Up in the night sky, the small aircraft circles over the camp, evading machine gun fire, dropping gas bombs. They’ll get the kids out, I know it. I’m so relieved, I start grinning. The prickling flavours of victory spread in my mouth. A
chop-chop-chop
thunders from somewhere behind us.

‘The helicopter,’ Runner says.

I’ve never seen one flying, so I twist my neck while staggering through the forest with Runner’s arm around my waist.

‘Come on, Micka. We need to hurry.’

I inhale to curse the unruly terrain, but my words get slapped back into my mouth. The sky gives birth to a fire ball.
 

We watch, open-mouthed, as the small machine tumbles.
 

‘No,’ Runner breathes, and lets go of me. My foot catches on something, maybe a rock. I fall, and pain shoots up my thigh when I feel a suture tear open.

We watch the tail of fire and smoke and listen to the screeching of the aircraft, hoping it’s not the screams of our friends dying. Wings wobble and a second missile zips into the small machine, slamming it aside. I think of a paper airplane and lift my hands to catch them, to hold them, slow their descent and blot out the fire. But they are too far away and my arms are weak; even Runner’s wouldn’t do any better. How small we are. A keening squeezes through my throat.
 

The machine hits the trees and the unforgiving ground. Flames shoot in all directions — a roaring monster, exhaling fire and ash. There must have been explosives on board. I shake my head, wondering what shitty plan Kat has brewed up.
 

It’s impossible. They can’t be dead. Someone else must have flown the machine. I find myself wishing that Kat had been the pilot and it was some stranger dropping the gas bombs.
 

Runner wraps his arm around my chest and lifts me off the forest floor. ‘Come on,’ he urges me onwards.

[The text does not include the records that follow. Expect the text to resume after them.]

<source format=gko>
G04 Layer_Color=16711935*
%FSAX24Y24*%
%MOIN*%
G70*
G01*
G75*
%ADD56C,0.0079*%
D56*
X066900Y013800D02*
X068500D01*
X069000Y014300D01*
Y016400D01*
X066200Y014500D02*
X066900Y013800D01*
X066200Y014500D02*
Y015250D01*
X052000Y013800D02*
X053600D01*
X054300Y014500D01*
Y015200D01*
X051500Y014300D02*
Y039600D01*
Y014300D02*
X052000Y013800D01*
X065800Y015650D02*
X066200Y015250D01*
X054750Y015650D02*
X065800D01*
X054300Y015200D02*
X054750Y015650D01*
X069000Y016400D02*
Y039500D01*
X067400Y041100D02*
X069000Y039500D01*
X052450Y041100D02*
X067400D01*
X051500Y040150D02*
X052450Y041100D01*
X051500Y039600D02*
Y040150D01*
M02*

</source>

Onwards. My wounds scream for a break and I tell them to shut the fuck up. My friends!

My friends.

Maybe they are still alive.
 

I’m no help here.

‘Runner, I’m too slow. Go find them. I’ll follow.’

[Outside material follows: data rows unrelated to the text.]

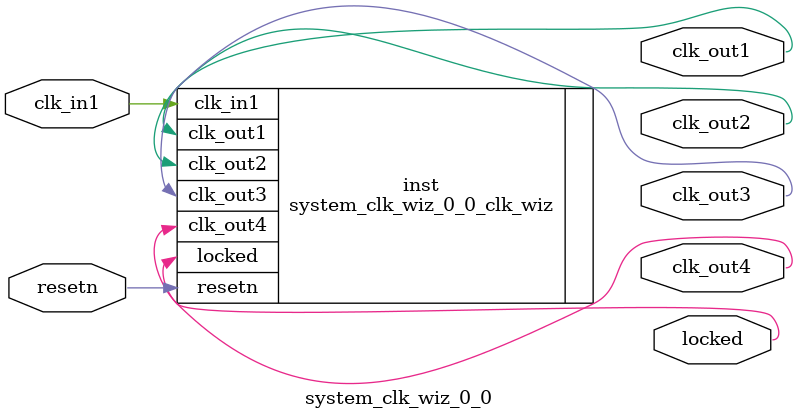
<source format=v>


`timescale 1ps/1ps

(* CORE_GENERATION_INFO = "system_clk_wiz_0_0,clk_wiz_v6_0_5_0_0,{component_name=system_clk_wiz_0_0,use_phase_alignment=true,use_min_o_jitter=false,use_max_i_jitter=false,use_dyn_phase_shift=false,use_inclk_switchover=false,use_dyn_reconfig=false,enable_axi=0,feedback_source=FDBK_AUTO,PRIMITIVE=MMCM,num_out_clk=4,clkin1_period=10.000,clkin2_period=10.000,use_power_down=false,use_reset=true,use_locked=true,use_inclk_stopped=false,feedback_type=SINGLE,CLOCK_MGR_TYPE=NA,manual_override=false}" *)

module system_clk_wiz_0_0 
 (
  // Clock out ports
  output        clk_out1,
  output        clk_out2,
  output        clk_out3,
  output        clk_out4,
  // Status and control signals
  input         resetn,
  output        locked,
 // Clock in ports
  input         clk_in1
 );

  system_clk_wiz_0_0_clk_wiz inst
  (
  // Clock out ports  
  .clk_out1(clk_out1),
  .clk_out2(clk_out2),
  .clk_out3(clk_out3),
  .clk_out4(clk_out4),
  // Status and control signals               
  .resetn(resetn), 
  .locked(locked),
 // Clock in ports
  .clk_in1(clk_in1)
  );

endmodule

</source>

He stops and cocks his head. There’s cold efficiency in his eyes. I nod at him, and he dashes off.
 

I grab the next available tree for support. Something hot seeps through my pants. I lean against the trunk and give the mess a short inspection. There’s no time to take my pants off, unwrap the bandage and redo the suture. A temporary fix must do.

I slip my knife into my shirt just below my shoulder, cut the sleeve off, and tie it firmly over the bleeding wound. There’s a branch on the ground I can use as a crutch. I kick at protruding twigs, breaking them off. If I were to bend down, I might not be able to get back up. The foot of my good leg hooks under the branch, moves it, then carefully pulls it up. I snatch it and put it under my armpit.

Okay, legs, we can do this together, one foot in front of the other. Just do what my brain tells you. Here we go.

It takes a while to synchronise the rhythms of crutch and limbs, but I’m moving, at least I’m moving.